Itopride
| 證據等級: L5 | 預測適應症: 10 個 |
目錄
Itopride: From Functional Dyspepsia to Small Bowel Crohn Disease
One-Sentence Summary
Itopride is a dual-mechanism prokinetic agent (dopamine D2 antagonist + acetylcholinesterase inhibitor) approved for functional dyspepsia and non-ulcer dyspepsia. The TxGNN model predicts it may be effective for Small Bowel Crohn Disease with a score of 99.90%, however no clinical trials and no supporting literature currently exist for this indication, placing the evidence at Level L5 (model prediction only).
Quick Overview
| Item | Content |
|---|---|
| Original Indication | Functional dyspepsia / Non-ulcer dyspepsia |
| Predicted New Indication | Small Bowel Crohn Disease |
| TxGNN Prediction Score | 99.90% |
| Evidence Level | L5 (model prediction only, no actual studies) |
| India Market Status | ✗ Not Marketed |
| Number of Registrations | 0 |
| Recommended Decision | Hold |
Why is This Prediction Reasonable?
Currently, detailed mechanism of action data is not available from the data pack. Based on known information, Itopride combines dopamine D2 receptor antagonism with acetylcholinesterase (AChE) inhibition. By blocking D2 receptors in the enteric nervous system, it removes the inhibitory brake on gastrointestinal motility; simultaneously, AChE inhibition increases local acetylcholine levels, enhancing smooth muscle contractility throughout the GI tract. Its established efficacy in functional dyspepsia and non-ulcer dyspepsia confirms a predominantly gut-directed pharmacological profile.
The predicted link to small bowel Crohn disease is mechanistically tenuous. Crohn disease is driven by dysregulated mucosal immunity — T-cell-mediated inflammation, cytokine cascades (TNF-α, IL-12/23), and transmural granulomatous injury — none of which are direct targets of Itopride. While D2 antagonism carries a theoretical mild enteric anti-inflammatory potential, this remains speculative and has not been demonstrated in inflammatory bowel disease models.

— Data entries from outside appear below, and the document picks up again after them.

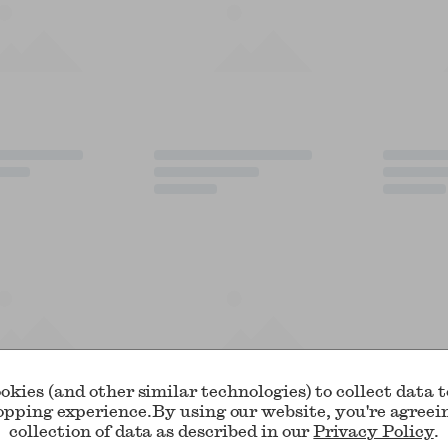
okies (and other similar technologies) to collect data 
opping experience.
By using our website, you're agreei
collection of data as described in our
Privacy Policy
.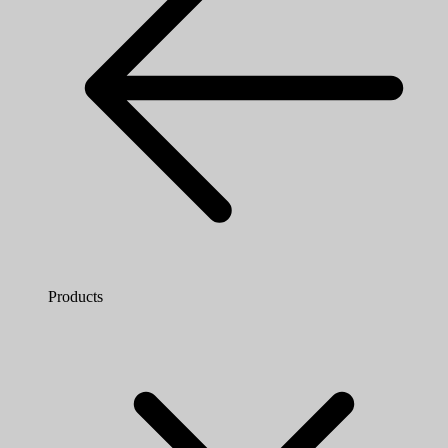
Products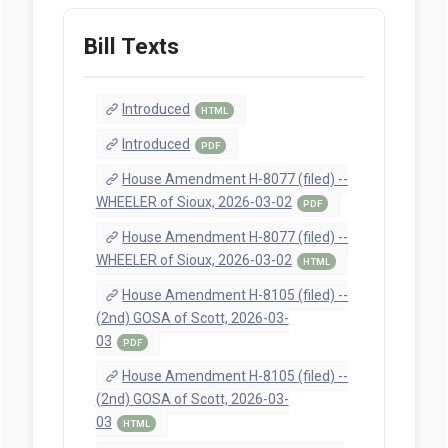
Bill Texts
Introduced
HTML
Introduced
PDF
House Amendment H-8077 (filed) --
WHEELER of Sioux, 2026-03-02
PDF
House Amendment H-8077 (filed) --
WHEELER of Sioux, 2026-03-02
HTML
House Amendment H-8105 (filed) --
(2nd) GOSA of Scott, 2026-03-
03
PDF
House Amendment H-8105 (filed) --
(2nd) GOSA of Scott, 2026-03-
03
HTML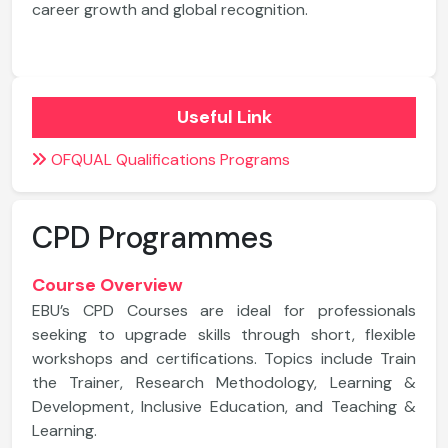
career growth and global recognition.
Useful Link
OFQUAL Qualifications Programs
CPD Programmes
Course Overview
EBU’s CPD Courses are ideal for professionals
seeking to upgrade skills through short, flexible
workshops and certifications. Topics include Train
the Trainer, Research Methodology, Learning &
Development, Inclusive Education, and Teaching &
Learning.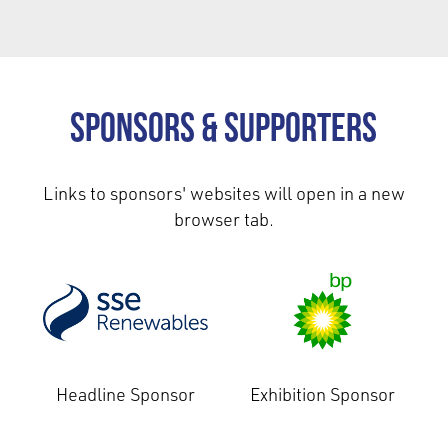
Sponsors & Supporters
Links to sponsors' websites will open in a new
browser tab.
Headline Sponsor
Exhibition Sponsor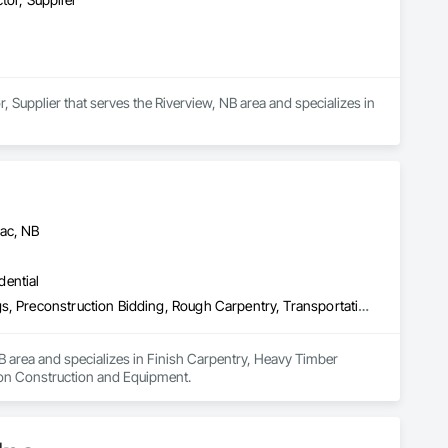
, Supplier that serves the Riverview, NB area and specializes in 
iac, NB
dential
Finish Carpentry, Heavy Timber Construction, Painting and Coatings, Preconstruction Bidding, Rough Carpentry, Transportation Construction and Equipment
B area and specializes in Finish Carpentry, Heavy Timber 
ion Construction and Equipment.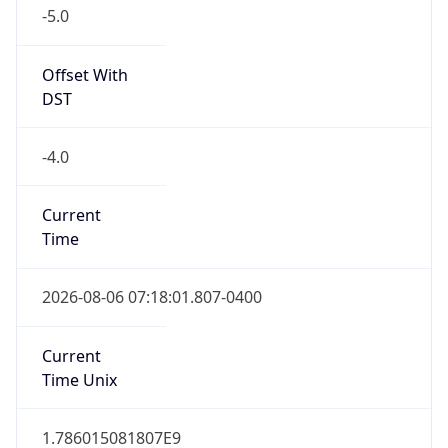
-5.0
Offset With
DST
-4.0
Current
Time
2026-08-06 07:18:01.807-0400
Current
Time Unix
1.786015081807E9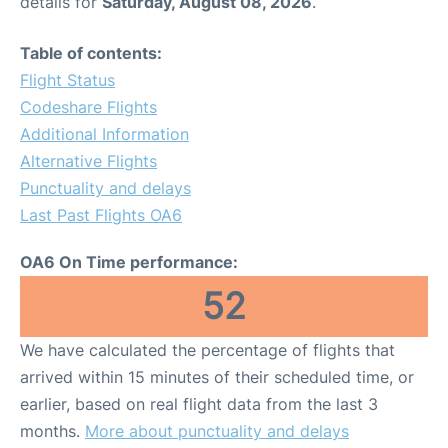
details for
Saturday, August 08, 2026
.
Table of contents:
Flight Status
Codeshare Flights
Additional Information
Alternative Flights
Punctuality and delays
Last Past Flights OA6
OA6 On Time performance:
52
We have calculated the percentage of flights that
arrived within 15 minutes of their scheduled time, or
earlier, based on real flight data from the last 3
months.
More about punctuality and delays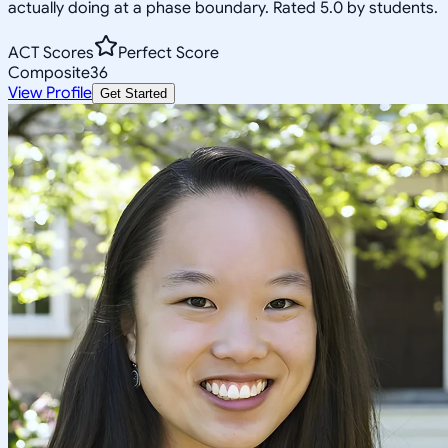
actually doing at a phase boundary. Rated 5.0 by students.
ACT Scores
Perfect Score
Composite
36
View Profile
Get Started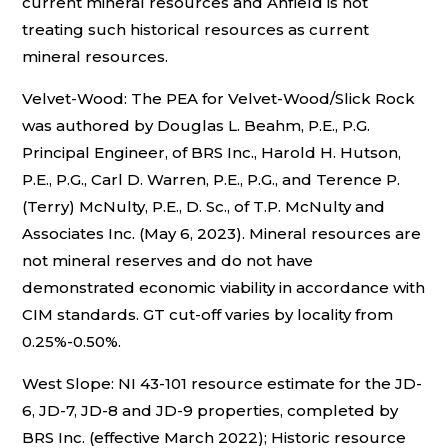
current mineral resources and Anfield is not
treating such historical resources as current
mineral resources.
Velvet-Wood: The PEA for Velvet-Wood/Slick Rock
was authored by Douglas L. Beahm, P.E., P.G.
Principal Engineer, of BRS Inc., Harold H. Hutson,
P.E., P.G., Carl D. Warren, P.E., P.G., and Terence P.
(Terry) McNulty, P.E., D. Sc., of T.P. McNulty and
Associates Inc. (May 6, 2023). Mineral resources are
not mineral reserves and do not have
demonstrated economic viability in accordance with
CIM standards. GT cut-off varies by locality from
0.25%-0.50%.
West Slope: NI 43-101 resource estimate for the JD-
6, JD-7, JD-8 and JD-9 properties, completed by
BRS Inc. (effective March 2022); Historic resource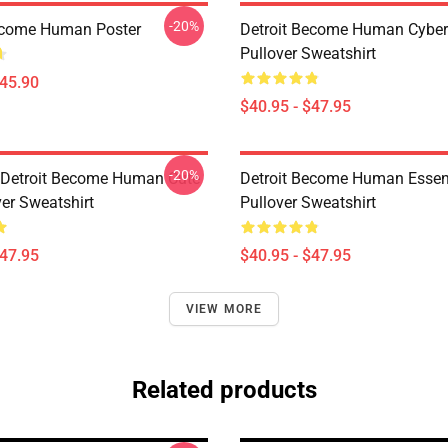
-20%
ecome Human Poster
Detroit Become Human Cyber
Pullover Sweatshirt
$45.90
$40.95 - $47.95
-20%
a Detroit Become Human Cute
Detroit Become Human Essen
ver Sweatshirt
Pullover Sweatshirt
$47.95
$40.95 - $47.95
VIEW MORE
Related products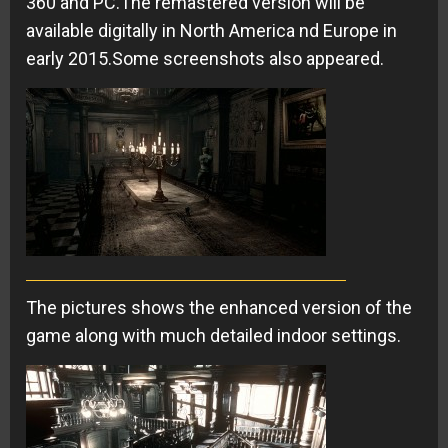
360 and PC.The remastered version will be
available digitally in North America nd Europe in
early 2015.Some screenshots also appeared.
The pictures shows the enhanced version of the
game along with much detailed indoor settings.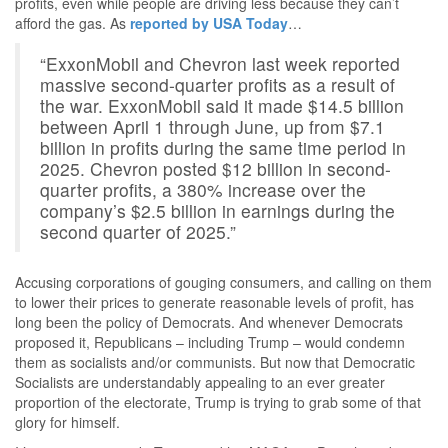
profits, even while people are driving less because they can’t
afford the gas. As
reported by USA Today
…
“ExxonMobil and Chevron last week reported
massive second-quarter profits as a result of
the war. ExxonMobil said it made $14.5 billion
between April 1 through June, up from $7.1
billion in profits during the same time period in
2025. Chevron posted $12 billion in second-
quarter profits, a 380% increase over the
company’s $2.5 billion in earnings during the
second quarter of 2025.”
Accusing corporations of gouging consumers, and calling on them
to lower their prices to generate reasonable levels of profit, has
long been the policy of Democrats. And whenever Democrats
proposed it, Republicans – including Trump – would condemn
them as socialists and/or communists. But now that Democratic
Socialists are understandably appealing to an ever greater
proportion of the electorate, Trump is trying to grab some of that
glory for himself.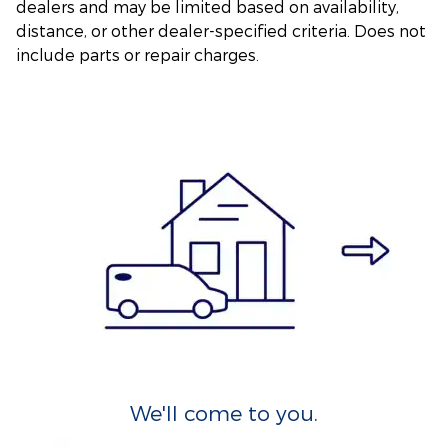
dealers and may be limited based on availability,
distance, or other dealer-specified criteria. Does not
include parts or repair charges.
We'll come to you.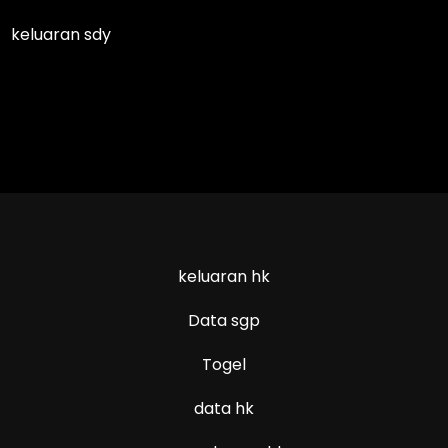
keluaran sdy
keluaran hk
Data sgp
Togel
data hk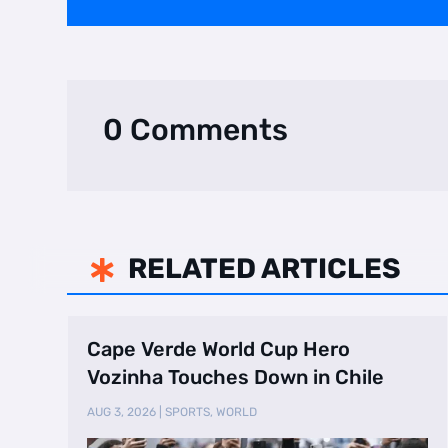
0 Comments
RELATED ARTICLES

Cape Verde World Cup Hero
Vozinha Touches Down in Chile
AUG 3, 2026
|
SPORTS
,
WORLD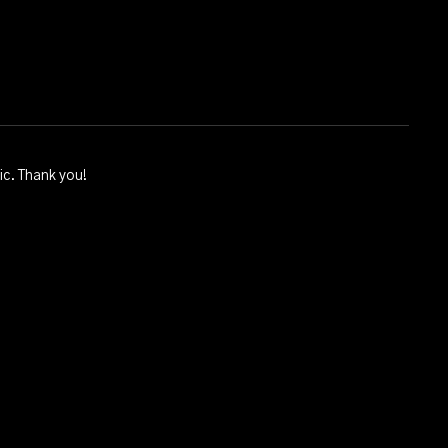
ic. Thank you!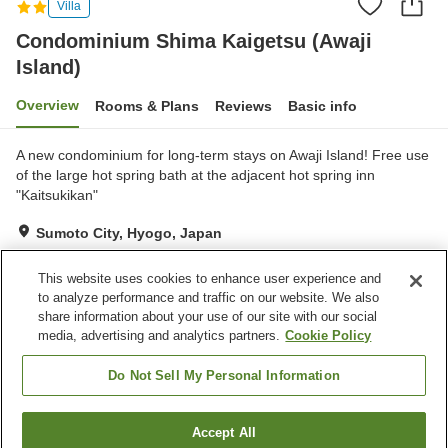
Villa
Condominium Shima Kaigetsu (Awaji
Island)
Overview
Rooms & Plans
Reviews
Basic info
A new condominium for long-term stays on Awaji Island! Free use
of the large hot spring bath at the adjacent hot spring inn
"Kaitsukikan"
Sumoto City, Hyogo, Japan
Show on map
This website uses cookies to enhance user experience and
Reviews:
94
3.1
to analyze performance and traffic on our website. We also
share information about your use of our site with our social
media, advertising and analytics partners.
Cookie Policy
Property facilities
Free parking
Grand bath (hot spring)
Do Not Sell My Personal Information
Home
Japan
Hyogo
Sumoto City
Accept All
Find a room
Condominium Shima Kaigetsu (Awaji Island)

The high TxGNN score most likely reflects co-occurrence of gastrointestinal tract nodes in the underlying knowledge graph rather than a direct biological mechanism. Itopride’s prokinetic action might offer symptomatic relief of dysmotility features that co-exist with Crohn disease, but this is a supportive role at best, not a disease-modifying one.
Clinical Trial Evidence
Currently no related clinical trials registered for Itopride in Small Bowel Crohn Disease.
Literature Evidence
Currently no related literature available for Itopride in Small Bowel Crohn Disease.
India Market Information
Itopride is currently not marketed in India and holds zero registered licenses. No product authorization data is available for this market.
Safety Considerations
Please refer to the package insert for safety information.
⚠️ Note: CDSCO package insert warnings, contraindications, and drug interaction data were identified as data gaps in this evidence pack. Safety review cannot be completed until these materials are retrieved from official sources.
Conclusion and Next Steps
Decision: Hold
Rationale: The TxGNN model yields a high prediction score, but the mechanistic link between Itopride’s prokinetic dual action and the immune-inflammatory pathology of small bowel Crohn disease is not supported by any clinical trials or published literature. The prediction is assessed as a likely knowledge-graph false positive arising from shared GI tract node proximity. Proceeding without a credible mechanistic hypothesis and with zero clinical evidence would not be a productive use of development resources at this stage.
To proceed, the following is needed:
- Mechanistic validation: Identify whether Itopride’s D2 antagonism has any documented effect on intestinal mucosal immunity or Crohn-related inflammatory pathways (in vitro / animal data minimum)
- MOA data gap resolution: Retrieve full DrugBank mechanism-of-action profile to enable proper target-disease mapping
- Safety data gap resolution: Download and parse the CDSCO / approved market package insert to complete contraindication and warning review
- Literature expansion: Conduct a broader PubMed search combining “itopride” with “inflammatory bowel disease”, “intestinal inflammation”, or “Crohn” to verify the zero-evidence finding
- Indication re-ranking review: Consider deprioritising rank 1 and focusing development resources on mechanistically stronger candidates from this same pack — notably gastric dilatation (rank 8) and hiatus hernia (rank 4), both of which have direct pathophysiological overlap with Itopride’s known prokinetic mechanism
Disclaimer
This content is for research purposes only and does not constitute medical advice. Clinical validation is required before any clinical application.